Balade avec Marcellin, forêt de Cluny, 25 mai 26.

Observations classées par ordre alphabétique.

Observation 1 :

Anarrhinum bellidifolium, Linaire à feuille de pâquerette,  mufle-de-veau.

Le Muflier à feuilles de pâquerette est une Plantaginacée produisant de longues hampes florales sur lesquelles des grappes de clochettes violettes à bleues s’épanouissent. Tiges striées, dressées, simples ou rameuses, densément feuillées. Ses feuilles sont de 2 types : les caulinaires fines et très rapprochées; les basales en rosette, spatulées et nettement dentées. Les fruits sont des capsules globuleuses, dépassant peu le calice.
Pousse sur un sol aride et siliceux, de sable grossier, bien drainé. Protégée en Aquitaine et Bourgogne. Répartition.

Détail de la fleur par Vanette (notesdeterrain) et photo des fruits.

N.B. : Etymologie : Anarrhinum vient du grec « an » = « dépourvu de » et « rhinos » = « nez », car la fleur est dépourvue de « museau » contrairement aux autres mufliers dont la forme singulière de la fleur est à l’origine du nom Gueule-de-loup.
En anglais : Blue Snapdragon. Scrophulariacée, mais depuis 2009, Plantaginacée.
Les bergers cévenols connaissaient bien cette plante dont le jus frais pouvait soigner les yeux infectés de leurs animaux.

Observation 2 :

Comparaison Ascalaphe soufré mâle à gauche et Ascalaphe soufré femelle à droite.
N.B. : déplacez le curseur.

Les mâles ont des cerques arqués très développés au bout de l’abdomen ce qui permet de les distinguer des femelles.
Cet appendice typiquement masculin est utilisé par les mâles au moment de l’accouplement pour maintenir les femelles.

Cet insecte est surprenant à plusieurs titres :

– Il semble être une chimère, croisement entre un papillon et une libellule, pourtant, les Ascalaphes ne sont ni des libellules (Odonates) ni des papillons (Lépidoptères), alors de quelle famille sont-ils ? Celle des Ascalaphidés !

Comme les papillons de jour, leurs antennes sont longues, à extrémité en massue et on les trouve dans des biotopes chauds et secs.
Comme les libellules, leurs ailes sont renforcées par un certain nombre de veines longitudinales possèdant des interconnexions formant des « cellules » fermées dans la membrane, on les dit membraneuses.
Comme chez divers papillons de jour, leur corps est velu (ce n’est pas le cas des libellules !) 
Comme les libellules « vraies » (anisoptères), elles possèdent deux paires d’ailes transparentes avec de nombreuses nervures qu’elles tiennent étalées à l’horizontale quand elles se reposent pour se chauffer.
Les Ascalaphes battent des ailes comme une libellule, mais volètent en tous sens comme un papillon.

Aimant beaucoup le soleil, ils vivent dans les prés, les clairières et les lieux très éclairés à végétation herbacée.

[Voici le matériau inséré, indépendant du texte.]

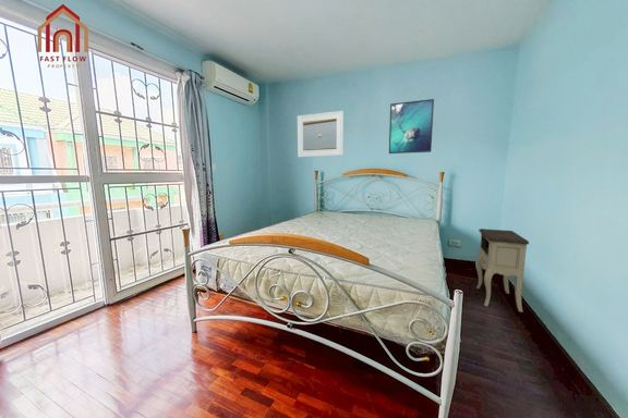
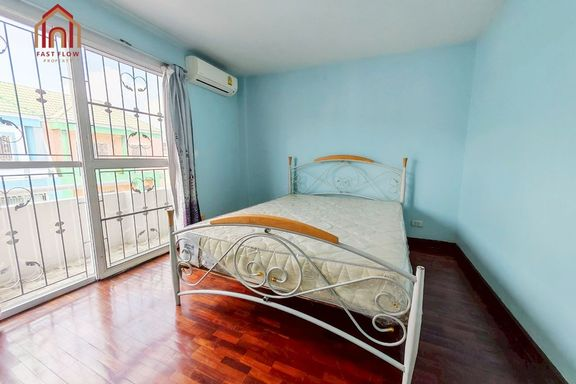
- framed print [388,98,435,155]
- nightstand [474,228,530,314]
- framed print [297,110,345,158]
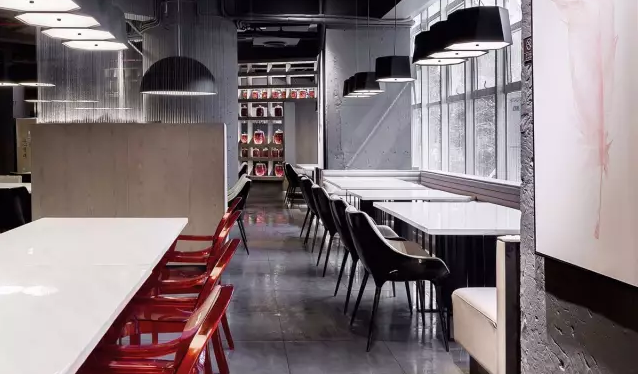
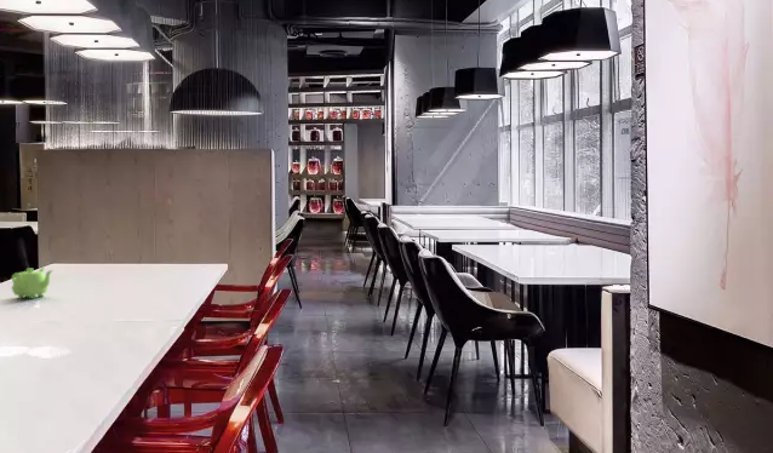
+ teapot [11,266,55,299]
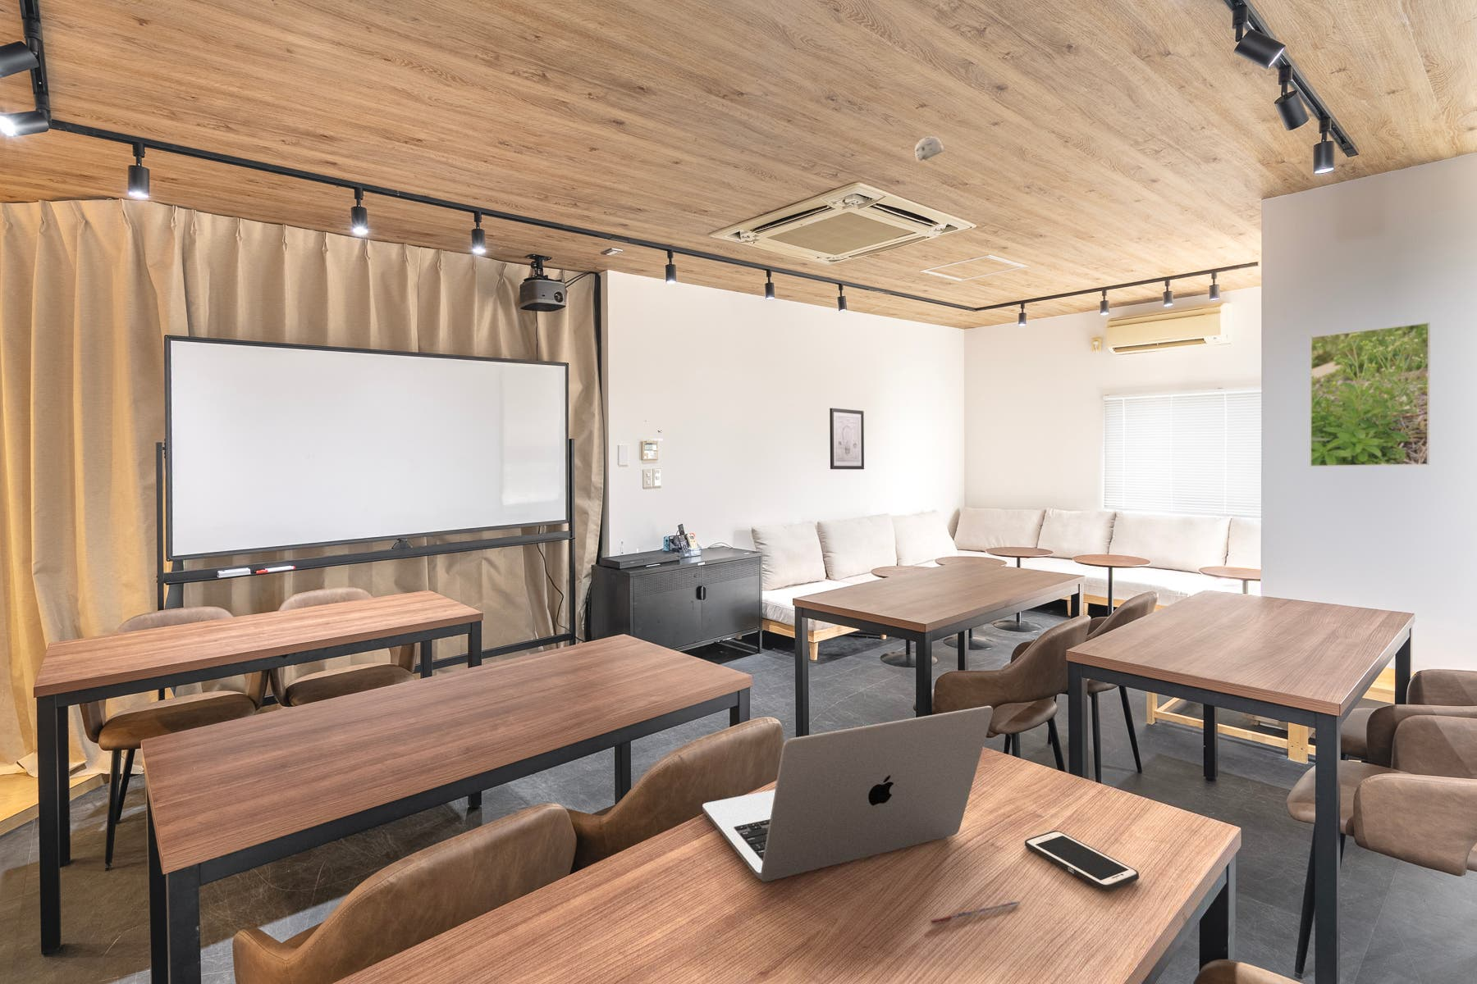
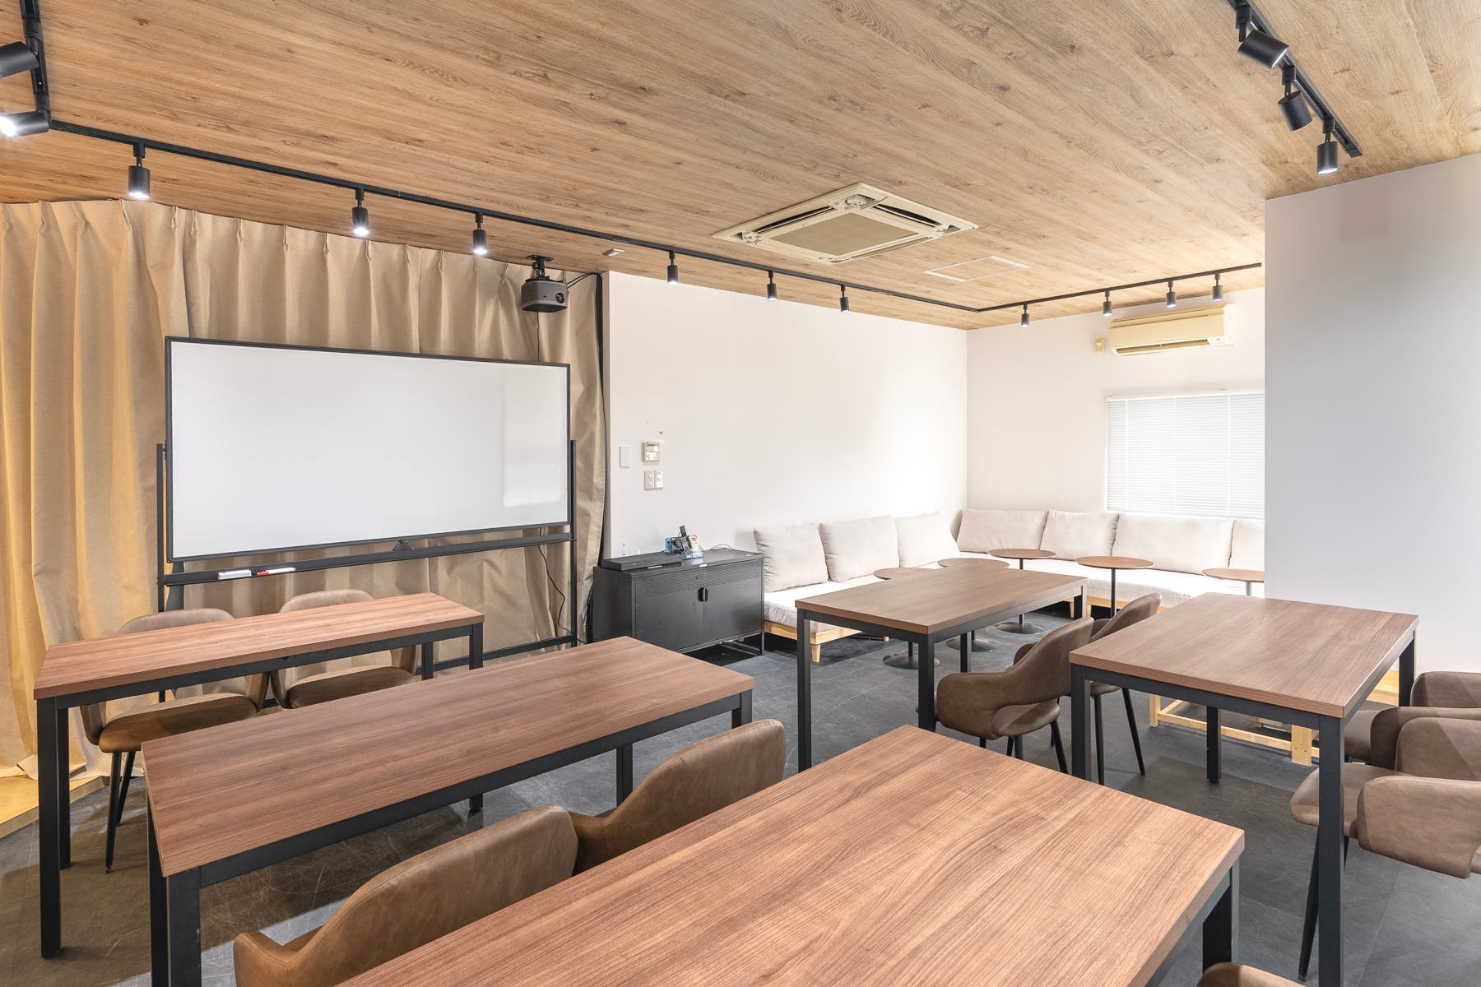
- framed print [1310,322,1431,468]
- laptop [701,705,993,882]
- smoke detector [914,135,944,163]
- pen [929,901,1021,925]
- cell phone [1024,830,1140,892]
- wall art [829,407,865,470]
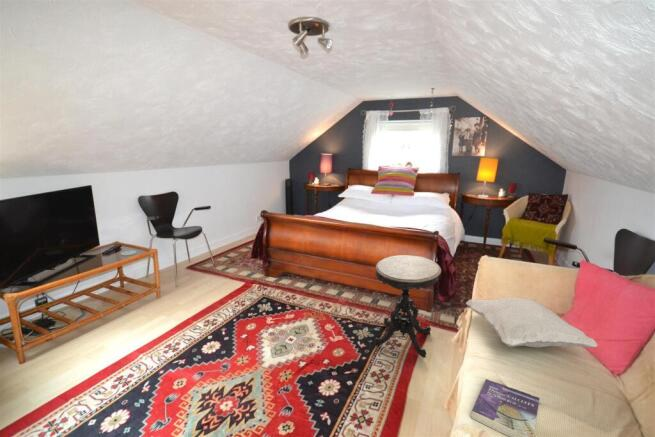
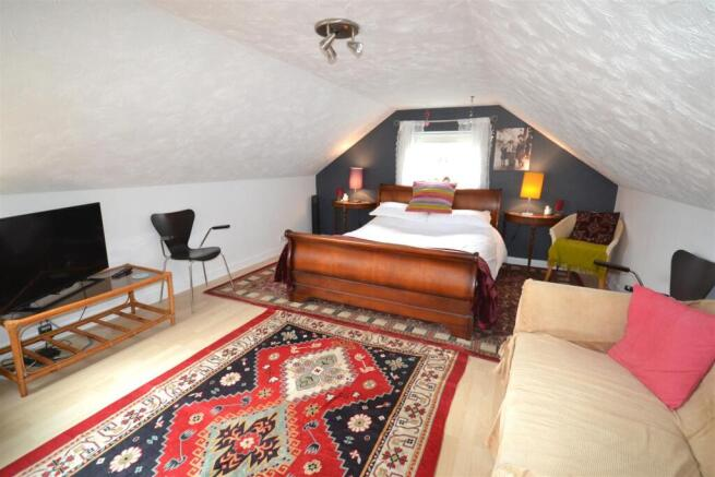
- book [469,378,541,437]
- cushion [465,296,599,349]
- side table [373,254,442,359]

Le matin, on les trouve se reposant sur une tige de graminée, ailes étalées, pour se réchauffer au soleil avant d’aller chasser.
Dès qu’un nuage passe ou que le soir tombe, ils s’immobilisent instantanément sur une tige de graminée, les ailes repliées en toit*, entrant dans une sorte de léthargie qui les rend presque invisibles.
Contrairement aux lépidoptères qui replient les ailes vers le haut lorsqu’ils sont au repos, les névroptères les replient « en toit ».

https://www.zoom-nature.fr/

– Comme les libellules, ils sont l’équivalent d’un faucon chez les insectes, un prédateur volant redoutable, il capture ses proies : mouches, petits papillons et autres petits insectes en plein vol grace à ses pattes ravisseuses et à sa vitesse.
Là, c’est avec les mantes religieuses ou les mantispes que l’on peut les comparer !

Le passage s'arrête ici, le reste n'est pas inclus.